In 1920, Bernheim went to France with the specific intent of repairing arterial injuries. Despite extensive prior experience and equipment, however, he concluded that attempts at vascular repair were unwise. He wrote: “Opportunities for carrying out the more modern procedures for repair or reconstruction of damaged blood vessels were conspicuous by their absence during the recent military activities. Not that blood vessels were immune from injury; not that gaping arteries and veins and vicariously united vessels did not cry out for relief by fine suture or anastomosis. They did, most eloquently, and in great numbers, but he would have been a foolhardy man who would have essayed sutures of arterial or venous trunks in the presence of such infections as were the rule in practically all of the battle wounded.”

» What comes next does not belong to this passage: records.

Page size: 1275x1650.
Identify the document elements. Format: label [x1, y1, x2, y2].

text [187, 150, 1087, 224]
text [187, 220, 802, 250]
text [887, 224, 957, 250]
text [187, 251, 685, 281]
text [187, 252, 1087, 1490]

The great frequency of infection with secondary hemorrhage virtually precluded arterial repair. In addition, there were inadequate statistics about the frequency of gangrene following ligation, and initial reports subsequently proved to be unduly optimistic. In 1927, Poole, in the United States Army Medical Department History of WWI, remarked that if gangrene were a danger following arterial ligation, primary suture should be performed, and the patient should be watched very carefully.

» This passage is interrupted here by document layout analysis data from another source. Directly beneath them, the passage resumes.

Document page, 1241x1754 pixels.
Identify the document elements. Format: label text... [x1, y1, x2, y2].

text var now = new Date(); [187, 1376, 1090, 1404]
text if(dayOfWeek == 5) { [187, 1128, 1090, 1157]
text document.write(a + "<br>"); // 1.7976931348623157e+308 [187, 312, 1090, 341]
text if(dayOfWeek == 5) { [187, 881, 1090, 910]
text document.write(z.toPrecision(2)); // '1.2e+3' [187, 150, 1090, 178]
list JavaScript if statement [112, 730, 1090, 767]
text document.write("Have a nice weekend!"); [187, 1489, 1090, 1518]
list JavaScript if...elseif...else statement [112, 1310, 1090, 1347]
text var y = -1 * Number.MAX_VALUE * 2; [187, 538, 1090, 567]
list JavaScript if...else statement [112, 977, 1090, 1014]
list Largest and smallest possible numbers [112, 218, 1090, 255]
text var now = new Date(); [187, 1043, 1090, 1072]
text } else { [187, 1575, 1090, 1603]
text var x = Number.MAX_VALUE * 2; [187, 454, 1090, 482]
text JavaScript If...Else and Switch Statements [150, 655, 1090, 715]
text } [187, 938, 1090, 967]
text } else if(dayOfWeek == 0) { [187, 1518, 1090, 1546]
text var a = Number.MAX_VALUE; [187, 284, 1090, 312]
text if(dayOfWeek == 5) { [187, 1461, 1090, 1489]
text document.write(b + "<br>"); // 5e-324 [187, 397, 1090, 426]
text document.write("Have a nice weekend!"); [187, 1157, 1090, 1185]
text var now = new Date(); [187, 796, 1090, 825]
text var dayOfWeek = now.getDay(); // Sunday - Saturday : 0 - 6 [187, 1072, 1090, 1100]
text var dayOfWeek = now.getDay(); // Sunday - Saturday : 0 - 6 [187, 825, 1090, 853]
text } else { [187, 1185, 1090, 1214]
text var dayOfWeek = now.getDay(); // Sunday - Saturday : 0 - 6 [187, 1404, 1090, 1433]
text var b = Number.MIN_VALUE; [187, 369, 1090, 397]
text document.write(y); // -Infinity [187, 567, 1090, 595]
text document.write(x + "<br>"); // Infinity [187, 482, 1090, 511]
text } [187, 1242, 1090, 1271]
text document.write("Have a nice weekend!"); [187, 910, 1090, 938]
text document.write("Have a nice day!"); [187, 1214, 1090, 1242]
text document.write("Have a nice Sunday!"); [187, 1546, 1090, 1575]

Despite the discouragement of managing acute arterial injuries in WWI, fairly frequent repairs of false aneurysms and arteriovenous fistulas were carried out by many surgeons. These cases were treated after the acute period of injury, when collateral circulation had developed with the passage of time and assured viability of extremities. In 1921, Matas recorded that the majority of these repairs consisted of arteriorrhaphy by lateral or circular suture, with excision of the sac or endoaneurysmorrhaphy.
In 1919, Makins, who served in WWI as a British surgeon, recommended ligating the concomitant vein when it was necessary to ligate a major artery. He thought that this reduced the frequency of gangrene by retaining within the limb for a longer period the small amount of blood supplied by the collateral circulation. This hypothesis was debated for more than 20 years before it was finally abandoned.
Payr in 1900, Carrel, and the French surgeon Tuffier described temporary arterial anastomoses with silver and glass tubes that were inserted with some success by Makins and other WWI military surgeons, but patency was limited to 4 days, merely allowing some collateral development.